> [INSTRUCTIONS FOR THE TASK]:
Print the whole listing below exactly as given, pictures excluded.

> [EXERCISE INPUTS]:
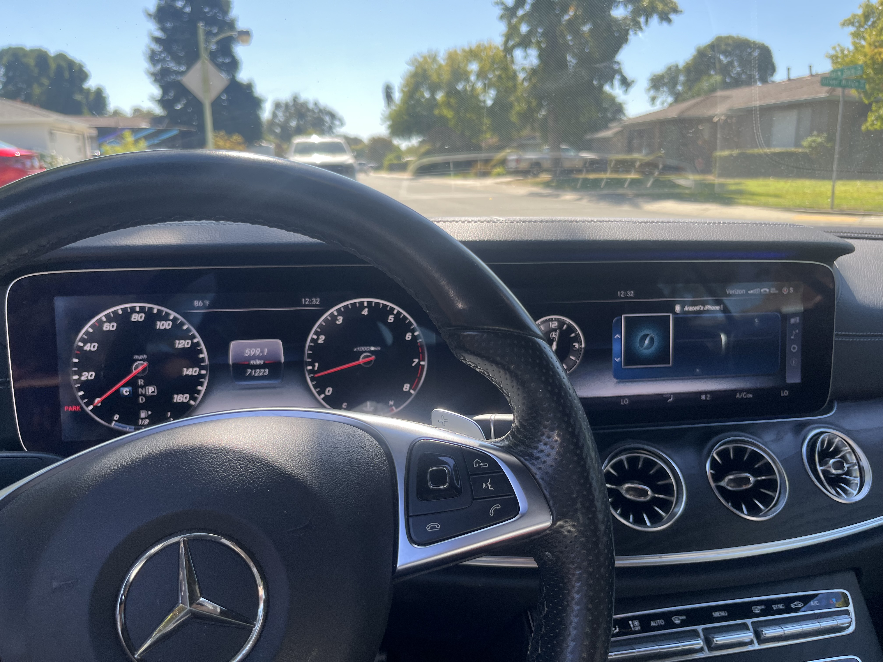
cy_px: 331
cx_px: 442
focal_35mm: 26
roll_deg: +0.3
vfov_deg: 53.1
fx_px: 663
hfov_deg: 67.3
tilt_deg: -13.1
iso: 50
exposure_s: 1/422
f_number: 1.6
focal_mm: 5.1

> [EXERCISE RESULT]:
cy_px: 331
cx_px: 442
focal_35mm: 26
roll_deg: +0.3
vfov_deg: 53.1
fx_px: 663
hfov_deg: 67.3
tilt_deg: -13.1
iso: 50
exposure_s: 1/422
f_number: 1.6
focal_mm: 5.1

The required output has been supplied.